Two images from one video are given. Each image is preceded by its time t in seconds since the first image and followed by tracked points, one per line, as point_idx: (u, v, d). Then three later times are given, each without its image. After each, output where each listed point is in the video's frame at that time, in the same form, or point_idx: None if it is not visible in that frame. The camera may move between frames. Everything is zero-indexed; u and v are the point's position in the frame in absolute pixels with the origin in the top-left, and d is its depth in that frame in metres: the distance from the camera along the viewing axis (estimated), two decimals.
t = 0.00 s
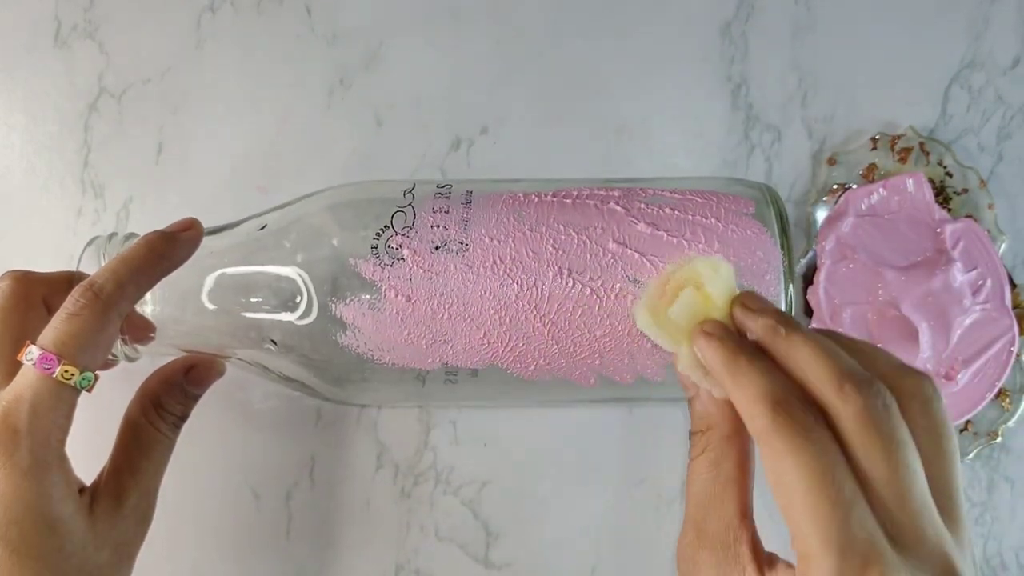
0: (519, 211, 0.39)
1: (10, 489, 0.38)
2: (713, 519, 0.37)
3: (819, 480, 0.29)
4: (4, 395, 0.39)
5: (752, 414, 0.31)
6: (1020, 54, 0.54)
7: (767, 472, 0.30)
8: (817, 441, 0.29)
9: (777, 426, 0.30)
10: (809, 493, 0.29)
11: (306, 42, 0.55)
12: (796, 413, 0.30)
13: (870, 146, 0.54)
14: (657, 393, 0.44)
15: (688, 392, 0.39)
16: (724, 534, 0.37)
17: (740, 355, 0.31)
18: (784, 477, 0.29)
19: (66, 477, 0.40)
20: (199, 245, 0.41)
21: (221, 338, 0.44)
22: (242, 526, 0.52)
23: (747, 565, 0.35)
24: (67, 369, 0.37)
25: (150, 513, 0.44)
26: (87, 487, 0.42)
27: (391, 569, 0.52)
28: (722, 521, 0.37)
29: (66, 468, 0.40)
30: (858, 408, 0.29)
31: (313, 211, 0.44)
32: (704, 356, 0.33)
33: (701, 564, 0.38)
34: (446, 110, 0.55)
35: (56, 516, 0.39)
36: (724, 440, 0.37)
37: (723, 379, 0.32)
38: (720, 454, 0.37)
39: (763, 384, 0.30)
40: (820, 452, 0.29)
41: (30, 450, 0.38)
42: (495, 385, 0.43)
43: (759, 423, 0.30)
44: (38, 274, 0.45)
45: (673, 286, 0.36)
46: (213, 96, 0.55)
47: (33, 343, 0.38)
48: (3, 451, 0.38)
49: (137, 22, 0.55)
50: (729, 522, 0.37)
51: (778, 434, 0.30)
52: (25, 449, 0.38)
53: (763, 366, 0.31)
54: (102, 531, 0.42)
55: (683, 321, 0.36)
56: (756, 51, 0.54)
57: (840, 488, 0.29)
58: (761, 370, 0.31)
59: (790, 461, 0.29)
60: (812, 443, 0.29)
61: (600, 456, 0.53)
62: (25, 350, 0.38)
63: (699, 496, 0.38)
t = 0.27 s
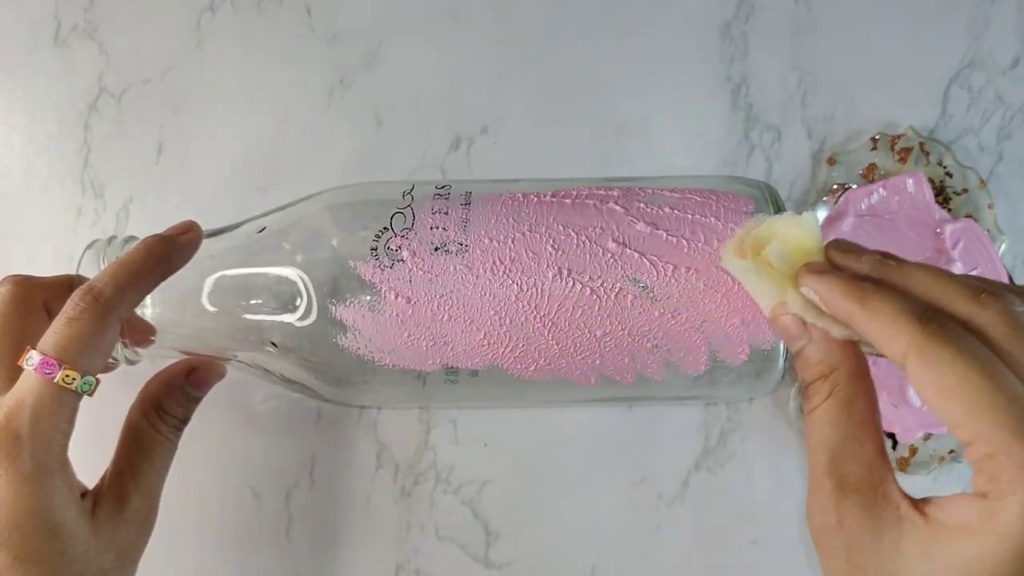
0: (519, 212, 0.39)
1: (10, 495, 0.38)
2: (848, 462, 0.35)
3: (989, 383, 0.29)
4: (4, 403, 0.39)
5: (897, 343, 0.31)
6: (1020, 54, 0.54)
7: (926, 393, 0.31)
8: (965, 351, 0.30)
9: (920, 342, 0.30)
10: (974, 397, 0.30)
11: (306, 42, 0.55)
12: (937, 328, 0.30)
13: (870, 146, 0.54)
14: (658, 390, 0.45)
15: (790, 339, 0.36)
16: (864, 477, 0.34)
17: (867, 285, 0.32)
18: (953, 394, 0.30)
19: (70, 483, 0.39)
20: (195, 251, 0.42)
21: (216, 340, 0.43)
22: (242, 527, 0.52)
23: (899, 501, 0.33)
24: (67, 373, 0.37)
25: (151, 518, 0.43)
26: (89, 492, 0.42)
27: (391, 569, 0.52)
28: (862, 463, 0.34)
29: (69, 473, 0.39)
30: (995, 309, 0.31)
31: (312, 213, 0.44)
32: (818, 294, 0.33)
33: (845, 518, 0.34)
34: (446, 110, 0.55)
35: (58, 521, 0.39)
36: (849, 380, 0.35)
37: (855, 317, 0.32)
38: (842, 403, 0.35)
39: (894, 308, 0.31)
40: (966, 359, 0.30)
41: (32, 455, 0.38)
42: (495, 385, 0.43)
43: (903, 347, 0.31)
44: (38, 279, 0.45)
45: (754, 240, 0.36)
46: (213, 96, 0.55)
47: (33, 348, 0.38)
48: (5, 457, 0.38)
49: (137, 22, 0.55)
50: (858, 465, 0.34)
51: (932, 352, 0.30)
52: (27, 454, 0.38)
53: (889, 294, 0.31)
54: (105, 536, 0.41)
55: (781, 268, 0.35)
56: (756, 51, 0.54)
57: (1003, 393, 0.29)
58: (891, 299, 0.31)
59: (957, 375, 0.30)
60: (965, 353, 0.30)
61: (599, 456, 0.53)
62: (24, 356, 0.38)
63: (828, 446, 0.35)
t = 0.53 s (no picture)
0: (519, 219, 0.39)
1: (14, 502, 0.38)
2: (843, 374, 0.33)
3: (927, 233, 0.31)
4: (5, 410, 0.39)
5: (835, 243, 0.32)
6: (1020, 54, 0.54)
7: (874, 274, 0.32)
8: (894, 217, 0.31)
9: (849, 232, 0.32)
10: (919, 257, 0.30)
11: (306, 41, 0.55)
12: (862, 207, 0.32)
13: (870, 146, 0.54)
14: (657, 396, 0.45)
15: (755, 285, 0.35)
16: (863, 384, 0.33)
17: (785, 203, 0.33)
18: (904, 269, 0.31)
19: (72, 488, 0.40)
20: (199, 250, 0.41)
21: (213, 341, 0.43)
22: (242, 529, 0.52)
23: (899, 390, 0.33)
24: (69, 380, 0.37)
25: (154, 521, 0.44)
26: (93, 495, 0.42)
27: (391, 569, 0.52)
28: (860, 371, 0.33)
29: (72, 478, 0.40)
30: (904, 180, 0.33)
31: (312, 217, 0.44)
32: (756, 233, 0.34)
33: (853, 426, 0.33)
34: (446, 110, 0.55)
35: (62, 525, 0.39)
36: (827, 299, 0.33)
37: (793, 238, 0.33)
38: (831, 322, 0.33)
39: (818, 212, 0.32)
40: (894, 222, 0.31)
41: (35, 462, 0.38)
42: (495, 391, 0.44)
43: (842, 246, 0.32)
44: (38, 283, 0.45)
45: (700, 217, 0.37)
46: (213, 95, 0.55)
47: (34, 353, 0.38)
48: (9, 464, 0.38)
49: (137, 22, 0.55)
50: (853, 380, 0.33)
51: (864, 231, 0.31)
52: (30, 462, 0.38)
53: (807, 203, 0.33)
54: (108, 539, 0.41)
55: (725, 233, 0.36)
56: (756, 50, 0.54)
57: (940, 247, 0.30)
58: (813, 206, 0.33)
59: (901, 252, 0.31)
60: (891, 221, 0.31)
61: (599, 456, 0.53)
62: (25, 361, 0.39)
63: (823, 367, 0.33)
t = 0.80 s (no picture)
0: (520, 248, 0.39)
1: (20, 538, 0.39)
2: (800, 346, 0.33)
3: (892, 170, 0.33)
4: (6, 448, 0.40)
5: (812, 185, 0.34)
6: (1020, 54, 0.54)
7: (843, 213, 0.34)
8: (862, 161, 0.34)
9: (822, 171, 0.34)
10: (881, 192, 0.32)
11: (306, 41, 0.55)
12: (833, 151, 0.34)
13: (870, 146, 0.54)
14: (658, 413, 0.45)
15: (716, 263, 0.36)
16: (825, 354, 0.33)
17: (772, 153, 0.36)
18: (872, 206, 0.32)
19: (77, 518, 0.41)
20: (195, 277, 0.42)
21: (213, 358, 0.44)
22: (242, 532, 0.52)
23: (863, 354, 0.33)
24: (71, 416, 0.39)
25: (161, 545, 0.46)
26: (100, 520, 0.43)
27: (391, 569, 0.52)
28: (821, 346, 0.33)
29: (76, 509, 0.41)
30: (903, 128, 0.36)
31: (314, 231, 0.44)
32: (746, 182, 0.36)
33: (827, 394, 0.33)
34: (446, 110, 0.55)
35: (71, 555, 0.40)
36: (779, 280, 0.34)
37: (774, 187, 0.35)
38: (783, 289, 0.34)
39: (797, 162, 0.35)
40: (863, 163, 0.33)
41: (40, 500, 0.39)
42: (496, 410, 0.44)
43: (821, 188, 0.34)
44: (38, 312, 0.46)
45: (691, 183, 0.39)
46: (213, 94, 0.55)
47: (35, 390, 0.39)
48: (14, 502, 0.39)
49: (137, 22, 0.55)
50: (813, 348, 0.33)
51: (834, 169, 0.34)
52: (35, 499, 0.39)
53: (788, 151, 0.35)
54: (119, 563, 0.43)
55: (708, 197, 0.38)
56: (756, 50, 0.54)
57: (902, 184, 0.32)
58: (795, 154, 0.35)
59: (865, 187, 0.33)
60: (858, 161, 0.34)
61: (599, 456, 0.53)
62: (25, 398, 0.40)
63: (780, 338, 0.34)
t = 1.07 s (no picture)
0: (519, 247, 0.39)
1: (24, 548, 0.39)
2: (822, 317, 0.33)
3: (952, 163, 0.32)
4: (7, 458, 0.40)
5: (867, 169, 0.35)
6: (1020, 54, 0.54)
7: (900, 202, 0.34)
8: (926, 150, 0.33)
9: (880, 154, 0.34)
10: (939, 179, 0.32)
11: (306, 41, 0.55)
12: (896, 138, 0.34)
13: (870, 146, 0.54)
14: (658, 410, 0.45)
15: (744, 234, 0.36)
16: (849, 323, 0.33)
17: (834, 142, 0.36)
18: (932, 194, 0.32)
19: (81, 527, 0.41)
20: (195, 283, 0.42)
21: (212, 363, 0.44)
22: (242, 530, 0.52)
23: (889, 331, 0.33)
24: (73, 424, 0.39)
25: (166, 549, 0.45)
26: (104, 525, 0.44)
27: (391, 569, 0.52)
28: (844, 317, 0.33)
29: (80, 517, 0.41)
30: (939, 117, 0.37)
31: (315, 234, 0.44)
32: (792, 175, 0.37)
33: (847, 363, 0.33)
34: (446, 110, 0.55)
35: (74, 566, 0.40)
36: (802, 250, 0.34)
37: (829, 174, 0.36)
38: (812, 261, 0.33)
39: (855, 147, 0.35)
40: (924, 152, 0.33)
41: (42, 508, 0.39)
42: (496, 409, 0.44)
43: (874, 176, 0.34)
44: (39, 320, 0.46)
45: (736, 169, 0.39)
46: (213, 94, 0.55)
47: (35, 399, 0.39)
48: (17, 511, 0.39)
49: (137, 22, 0.55)
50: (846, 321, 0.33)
51: (895, 155, 0.34)
52: (38, 507, 0.39)
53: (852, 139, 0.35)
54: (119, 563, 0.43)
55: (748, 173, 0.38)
56: (756, 50, 0.54)
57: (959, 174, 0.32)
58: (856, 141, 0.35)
59: (923, 174, 0.33)
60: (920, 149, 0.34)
61: (598, 455, 0.53)
62: (26, 408, 0.40)
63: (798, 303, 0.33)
-------
*Task to complete*
What you return must match, character for character, the lines above from the one with "31: (313, 211, 0.44)" through the one with "52: (27, 454, 0.38)", minus any pictures.

*Response box*
31: (313, 211, 0.44)
32: (704, 356, 0.33)
33: (701, 564, 0.38)
34: (446, 110, 0.55)
35: (56, 516, 0.39)
36: (724, 440, 0.37)
37: (723, 379, 0.32)
38: (720, 454, 0.37)
39: (763, 384, 0.30)
40: (820, 452, 0.29)
41: (30, 450, 0.38)
42: (495, 385, 0.43)
43: (759, 423, 0.30)
44: (38, 274, 0.45)
45: (673, 286, 0.36)
46: (213, 96, 0.55)
47: (33, 343, 0.38)
48: (3, 451, 0.38)
49: (137, 22, 0.55)
50: (729, 522, 0.37)
51: (778, 434, 0.30)
52: (25, 449, 0.38)
53: (763, 366, 0.31)
54: (102, 531, 0.42)
55: (683, 321, 0.36)
56: (756, 51, 0.54)
57: (840, 488, 0.29)
58: (761, 370, 0.31)
59: (790, 461, 0.29)
60: (812, 443, 0.29)
61: (600, 456, 0.53)
62: (25, 350, 0.38)
63: (699, 496, 0.38)
t = 0.27 s
0: (519, 212, 0.39)
1: (10, 495, 0.38)
2: (848, 462, 0.35)
3: (989, 383, 0.29)
4: (4, 403, 0.39)
5: (897, 343, 0.31)
6: (1020, 54, 0.54)
7: (926, 393, 0.31)
8: (965, 351, 0.30)
9: (920, 342, 0.30)
10: (974, 397, 0.30)
11: (306, 42, 0.55)
12: (937, 328, 0.30)
13: (870, 146, 0.54)
14: (658, 390, 0.45)
15: (790, 339, 0.36)
16: (864, 477, 0.34)
17: (867, 285, 0.32)
18: (953, 394, 0.30)
19: (70, 483, 0.39)
20: (195, 251, 0.42)
21: (216, 340, 0.43)
22: (242, 527, 0.52)
23: (899, 501, 0.33)
24: (67, 373, 0.37)
25: (151, 518, 0.43)
26: (89, 492, 0.42)
27: (391, 569, 0.52)
28: (862, 463, 0.34)
29: (69, 473, 0.39)
30: (995, 309, 0.31)
31: (312, 213, 0.44)
32: (818, 294, 0.33)
33: (845, 518, 0.34)
34: (446, 110, 0.55)
35: (58, 521, 0.39)
36: (849, 380, 0.35)
37: (855, 317, 0.32)
38: (842, 403, 0.35)
39: (894, 308, 0.31)
40: (966, 359, 0.30)
41: (32, 455, 0.38)
42: (495, 385, 0.43)
43: (903, 347, 0.31)
44: (38, 279, 0.45)
45: (754, 240, 0.36)
46: (213, 96, 0.55)
47: (33, 348, 0.38)
48: (5, 457, 0.38)
49: (137, 22, 0.55)
50: (858, 465, 0.34)
51: (932, 352, 0.30)
52: (27, 454, 0.38)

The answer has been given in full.